Принимая во внимание:
1. показания Кычака, из которых следует явная вина обоих,
2. показания чина милиции Лощилова,
3. письменные показания дежурного по Городищенскому телеграфу Белова об обстоятельствах, при которых протекало одно тайное собрание большевиков-подпольщиков,
военно-полевой суд признал обвинение доказанным и, полагая, что по нему должны быть применены статьи 100 и 101 Уложения о наказаниях уголовных и исправительных, а равно и постановление Административного совета от 14 сентября 1918 года,
приговорил:
по лишении всех прав состояния Батышеву Ольгу Корнеевну (она же Кафа) подвергнуть смертной казни через расстреляние.
Кычака Федора Васильевича (он же Горец), принимая во внимание публичное и чистосердечное раскаяние, подвергнуть каторжным работам без срока.
Приговор не обжалуется и провозглашается окончательным, но при подаче прошения о помиловании утверждение его станет прерогативой Верховного правителя.
Ниже приговора по тому же серому полю шло обращение к городищенцам, набранное несоразмерно большими буквами:
Вынужден предостеречь: подобное и впредь найдет в законе дозволенную, достаточную и неумолимую беспощадность, а в моих людях скорую и, как понятно, не всегда обставленную формальностями готовность смертью утверждать порядок.

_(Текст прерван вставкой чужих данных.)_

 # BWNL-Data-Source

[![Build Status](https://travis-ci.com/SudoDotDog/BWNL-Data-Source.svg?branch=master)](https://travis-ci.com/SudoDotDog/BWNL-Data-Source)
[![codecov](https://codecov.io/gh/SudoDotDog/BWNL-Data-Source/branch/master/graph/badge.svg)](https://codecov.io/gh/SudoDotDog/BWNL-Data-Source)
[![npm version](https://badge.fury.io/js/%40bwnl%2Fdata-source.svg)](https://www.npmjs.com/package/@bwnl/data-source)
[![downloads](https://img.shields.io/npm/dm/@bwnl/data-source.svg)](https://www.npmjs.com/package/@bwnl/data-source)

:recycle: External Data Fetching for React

Выделяю эти слова — смертью утверждать порядок.
Правление адмирала Колчака незыблемо!
Гудок.
Струя белейшего пара свечкой выпрыгнула над крышей депо, и тотчас же могучий железный голос накрыл оба городищенских поселка. Когда гудок смолк, казак выплюнул цигарку и прислушался, напряженно разглядывая тлеющий под ногами окурок.
Голоса. Шаги.
Ну, ну, шагай, деповщинка, думал казак. Тут тебе гостинец исделан. Только вот не закололо бы от него в боку.

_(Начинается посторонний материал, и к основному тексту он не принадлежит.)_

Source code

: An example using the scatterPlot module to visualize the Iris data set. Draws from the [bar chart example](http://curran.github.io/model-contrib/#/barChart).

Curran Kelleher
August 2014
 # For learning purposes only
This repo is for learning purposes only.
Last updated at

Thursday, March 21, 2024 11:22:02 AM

Потянулся, как сытый кот на солнышке, привалился к обшиве, шашка легла на желтый лампас и — почти вслух:
— За-а-ко-лет!..
Из пролома в станционном заборе по мосточку и выше на взлобок к торжествующему казаку повалили рабочие. Сгрудились у приговора.
А снизу — еще один. Парнишка лет шестнадцати. Его красная рубаха отцвела, залиловела, набралась копоти и мазута. Пиджачок влез на горбушку, открыл красное — полспины, грудь, локти, а плоская кепочка, та и вовсе лепится на затылке для одного лишь занятия места. Минуя казака, блаженно прикрывшего веки, парнишка понимающе хмыкнул, сделал ладонями нечто парящее и на цыпочках поплыл к толпе.
— О! Повешенная бумага!
И громко через головы:
— Читай вслух, Иван!
— Вслух-то вслух. — Голос со стороны. — Да вон ведь... лампас-то. Громкое чтение, да еще на улице.